### EXERCISE DESCRIPTION:
Show each line of the records that contains the word "drenu", treating uppercase and lowercase letters as different.

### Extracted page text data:

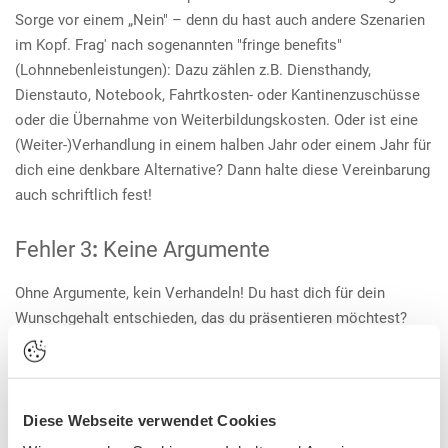
Sorge vor einem „Nein" – denn du hast auch andere Szenarien
im Kopf. Frag' nach sogenannten "fringe benefits"
(Lohnnebenleistungen): Dazu zählen z.B. Diensthandy,
Dienstauto, Notebook, Fahrtkosten- oder Kantinenzuschüsse
oder die Übernahme von Weiterbildungskosten. Oder ist eine
(Weiter-)Verhandlung in einem halben Jahr oder einem Jahr für
dich eine denkbare Alternative? Dann halte diese Vereinbarung
auch schriftlich fest!
Fehler 3
:
Keine Argumente
Ohne Argumente, kein Verhandeln! Du hast dich für dein
Wunschgehalt entschieden, das du präsentieren möchtest?
Gratulation, du hast Mut bewiesen! Doch jetzt geht’s ans
Eingemachte: Wie argumentierst du, dass du das wert bist? Du
möchtest dich z.B. als Sales-MitarbeiterIn bewerben und
warst aber noch nie in dieser Position? Dann zeige, wo du dein
Diese Webseite verwendet Cookies
Verkaufstalent schon bewiesen hast, z.B. in Studentenjobs,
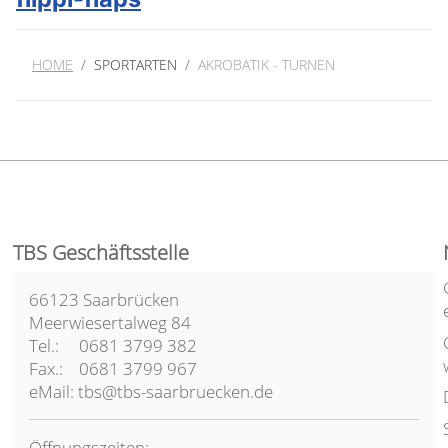
HOME
SPORTARTEN
AKROBATIK - TURNEN
TBS Geschäftsstelle
66123 Saarbrücken
Meerwiesertalweg 84
Tel.: 0681 3799 382
Fax.: 0681 3799 967
eMail: tbs@tbs-saarbruecken.de
Öffnungszeiten:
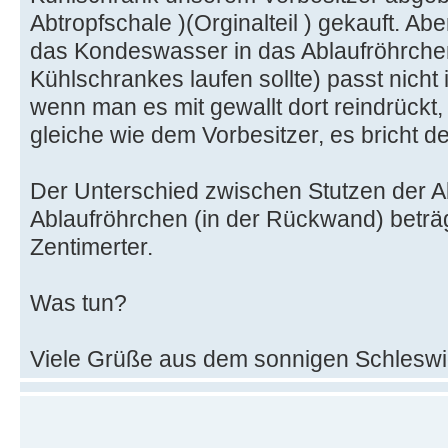
Abtropfschale )(Orginalteil ) gekauft. Ab
das Kondeswasser in das Ablaufröhrche
Kühlschrankes laufen sollte) passt nich
wenn man es mit gewallt dort reindrückt,
gleiche wie dem Vorbesitzer, es bricht de
Der Unterschied zwischen Stutzen der 
Ablaufröhrchen (in der Rückwand) beträ
Zentimerter.
Was tun?
Viele Grüße aus dem sonnigen Schleswig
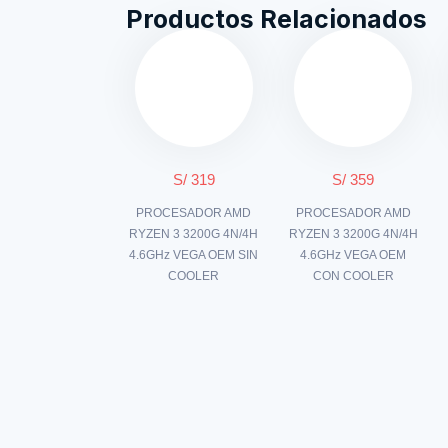
Productos Relacionados
S/ 319
S/ 359
PROCESADOR AMD
PROCESADOR AMD
RYZEN 3 3200G 4N/4H
RYZEN 3 3200G 4N/4H
4.6GHz VEGA OEM SIN
4.6GHz VEGA OEM
COOLER
CON COOLER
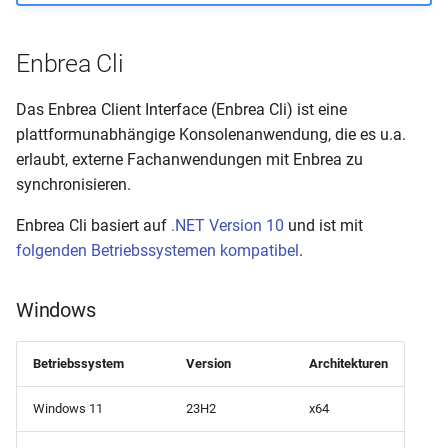
i
Fehlzeiten
Import aus Schild-NRW
Übertrag nach Magellan
t
Enbrea Cli
Stundenplananzeige
Import aus edoo.sys
i
Das Enbrea Client Interface (Enbrea Cli) ist eine
a
Exporte
Import aus SaxSVS
plattformunabhängige Konsolenanwendung, die es u.a.
erlaubt, externe Fachanwendungen mit Enbrea zu
l
App
Import aus LUSD
synchronisieren.
i
Enbrea Cli basiert auf
.NET Version 10
und ist mit
Import aus Excel/CSV
s
folgenden Betriebssystemen kompatibel
.
i
Automation
e
Windows
Zeitraumwechsel
r
Betriebssystem
Version
Architekturen
t
Windows 11
23H2
x64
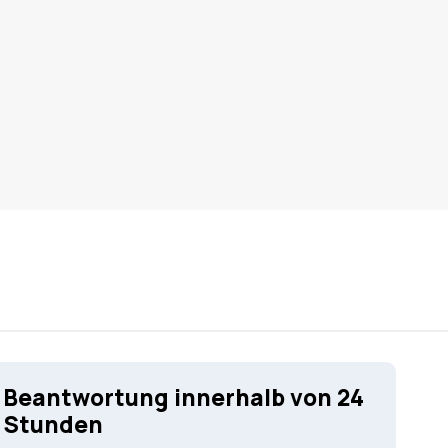
Beantwortung innerhalb von 24
Stunden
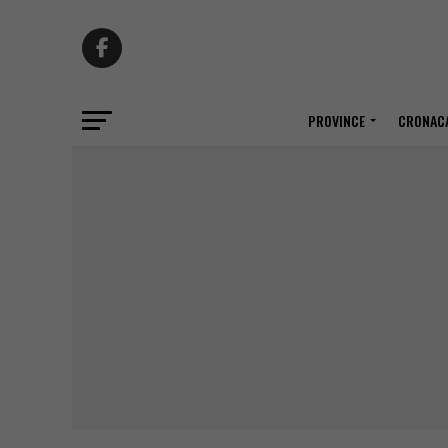
PROVINCE
CRONACA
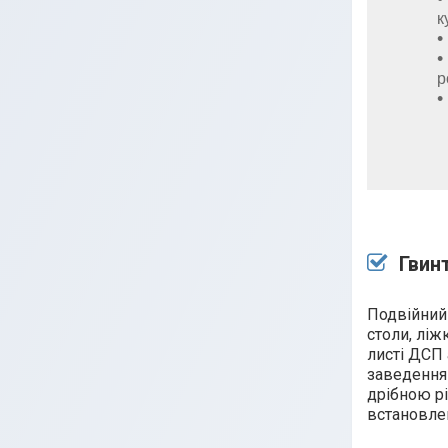
к
р
Гвин
Подвійний
столи, ліж
листі ДСП 
заведення 
дрібною рі
встановле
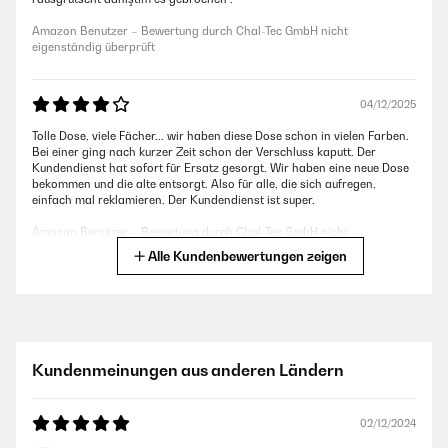
Amazon Benutzer – Bewertung durch Chal-Tec GmbH nicht
eigenständig überprüft
04/12/2025
Tolle Dose, viele Fächer... wir haben diese Dose schon in vielen Farben.
Bei einer ging nach kurzer Zeit schon der Verschluss kaputt. Der
Kundendienst hat sofort für Ersatz gesorgt. Wir haben eine neue Dose
bekommen und die alte entsorgt. Also für alle, die sich aufregen,
einfach mal reklamieren. Der Kundendienst ist super.
Amazon Benutzer – Bewertung durch Chal-Tec GmbH nicht
eigenständig überprüft
Alle Kundenbewertungen zeigen
29/07/2025
Die Box an sich ist super, sehr leicht, gut zu reinigen und auch mit
genügend Fächern. Leider ist bei unserer Box nach einem knappen
Kundenmeinungen aus anderen Ländern
Jahr der Verschluss abgebrochen. Klarstein kontaktiert, nach gut 4-
wöchiger Wartezeit kam eine Mail auf Polnisch (?) zurück. Laut
Übersetzung in etwa, wir haben keinen Kontakt und ich soll mich an
den Verkäufer wenden..... Nachdem ich mehrere kenne, die das
02/12/2024
Problemit den Verschlüssen haben wird die nächste Box von einem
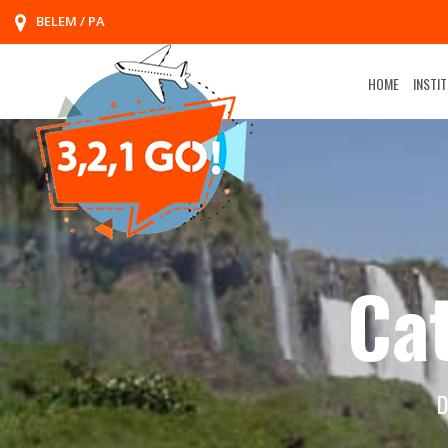
BELEM / PA
HOME
INSTI
Ca
D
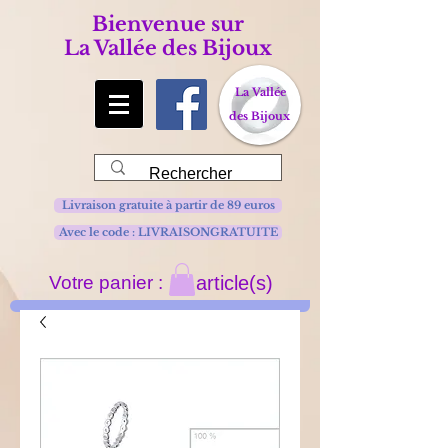
Bienvenue sur
La Vallée des Bijoux
La Vallée
des Bijoux
Livraison gratuite à partir de 89 euros
Avec le code : LIVRAISONGRATUITE
Votre panier :
article(s)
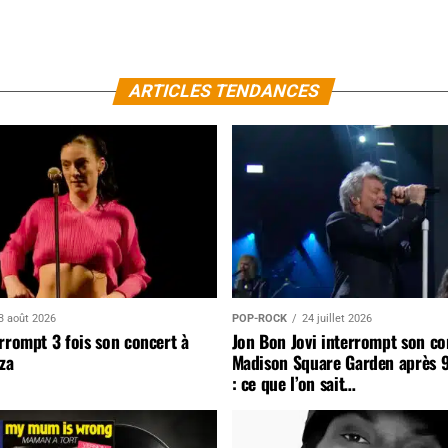
ARTICLES TENDANCES
3 août 2026
POP-ROCK
24 juillet 2026
rrompt 3 fois son concert à
Jon Bon Jovi interrompt son co
za
Madison Square Garden après 
: ce que l’on sait…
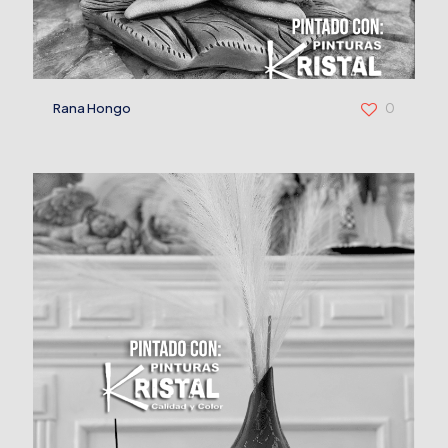
Rana Hongo
0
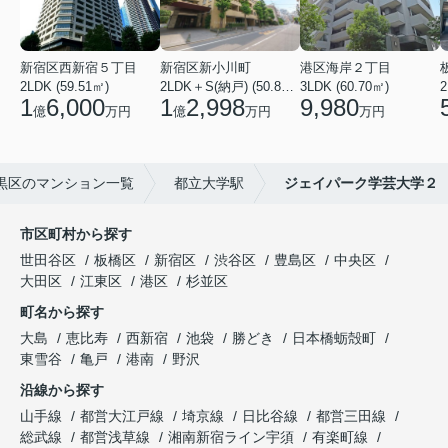
新宿区西新宿５丁目
新宿区新小川町
港区海岸２丁目
2LDK (59.51㎡)
2LDK＋S(納戸) (50.88㎡)
3LDK (60.70㎡)
2
1
6,000
1
2,998
9,980
億
万円
億
万円
万円
黒区のマンション一覧
都立大学駅
ジェイパーク学芸大学２
市区町村から探す
世田谷区
板橋区
新宿区
渋谷区
豊島区
中央区
大田区
江東区
港区
杉並区
町名から探す
大島
恵比寿
西新宿
池袋
勝どき
日本橋蛎殻町
東雪谷
亀戸
港南
野沢
沿線から探す
山手線
都営大江戸線
埼京線
日比谷線
都営三田線
総武線
都営浅草線
湘南新宿ライン宇須
有楽町線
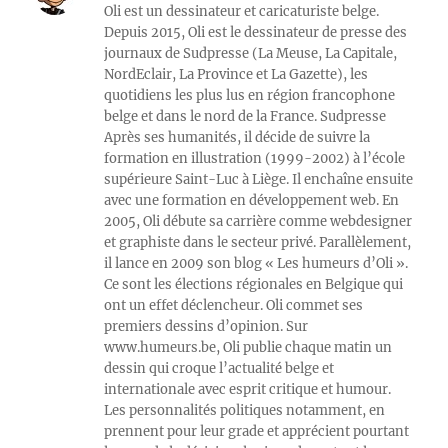
Oli est un dessinateur et caricaturiste belge.
Depuis 2015, Oli est le dessinateur de presse des
journaux de Sudpresse (La Meuse, La Capitale,
NordEclair, La Province et La Gazette), les
quotidiens les plus lus en région francophone
belge et dans le nord de la France. Sudpresse
Après ses humanités, il décide de suivre la
formation en illustration (1999-2002) à l’école
supérieure Saint-Luc à Liège. Il enchaîne ensuite
avec une formation en développement web. En
2005, Oli débute sa carrière comme webdesigner
et graphiste dans le secteur privé. Parallèlement,
il lance en 2009 son blog « Les humeurs d’Oli ».
Ce sont les élections régionales en Belgique qui
ont un effet déclencheur. Oli commet ses
premiers dessins d’opinion. Sur
www.humeurs.be, Oli publie chaque matin un
dessin qui croque l’actualité belge et
internationale avec esprit critique et humour.
Les personnalités politiques notamment, en
prennent pour leur grade et apprécient pourtant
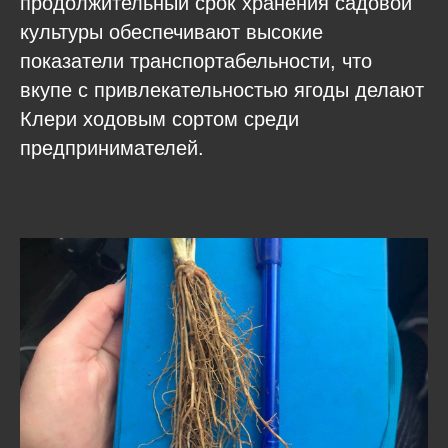
продолжительный срок хранения садовой
культуры обеспечивают высокие
показатели транспортабельности, что
вкупе с привлекательностью ягоды делают
Клери ходовым сортом среди
предпринимателей.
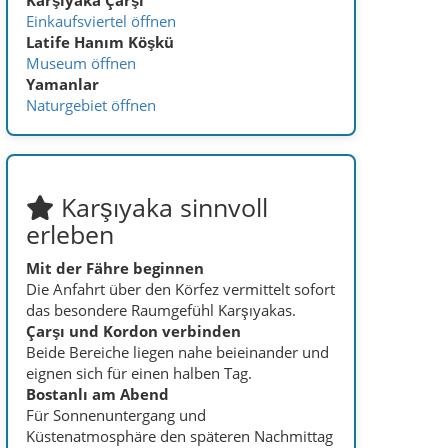
Die Anfahrt über den Körfez vermittelt sofort
das besondere Raumgefühl Karşıyakas.
Çarşı und Kordon verbinden
Beide Bereiche liegen nahe beieinander und
eignen sich für einen halben Tag.
Bostanlı am Abend
Für Sonnenuntergang und
Küstenatmosphäre den späteren Nachmittag
wählen.
Yamanlar getrennt planen
Natur- und Hangbereiche benötigen mehr
Zeit, Wasser und eine genaue Route.
Unterkunft direkt buchen
Hotel oder Gastgeber per WhatsApp, Telefon
oder E-Mail unmittelbar kontaktieren.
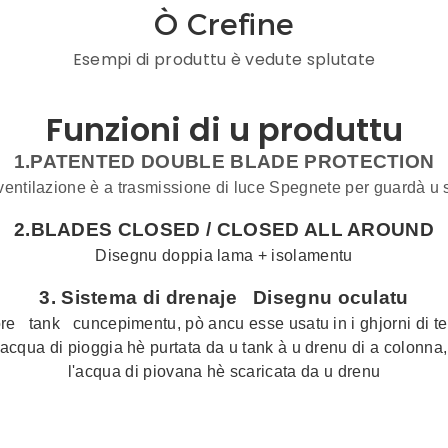
Ò Crefine
Esempi di produttu è vedute splutate
Funzioni di u produttu
1.PATENTED DOUBLE BLADE PROTECTION
ventilazione è a trasmissione di luce Spegnete per guardà u 
2.BLADES CLOSED /
CLOSED ALL AROUND
Disegnu doppia lama + isolamentu
3.
Sistema di drenaje
Disegnu oculatu
ore
tank
cuncepimentu, pò ancu esse usatu in i ghjorni di t
'acqua di pioggia hè purtata da u tank à u drenu di a colonna,
l'acqua di piovana hè scaricata da u drenu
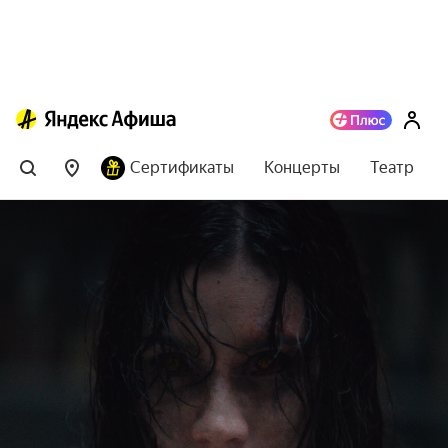
Сертификаты
Концерты
Театр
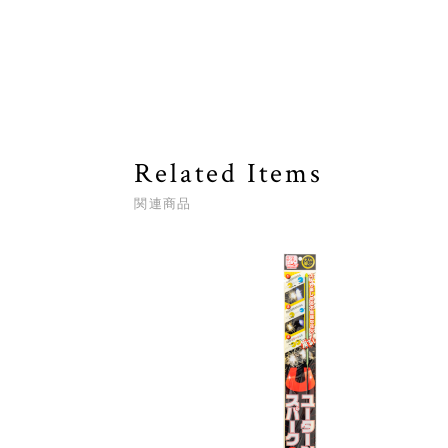
Related Items
関連商品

### ANSWER BOX:
'acqua di pioggia hè purtata da u tank à u drenu di a colonna,
l'acqua di piovana hè scaricata da u drenu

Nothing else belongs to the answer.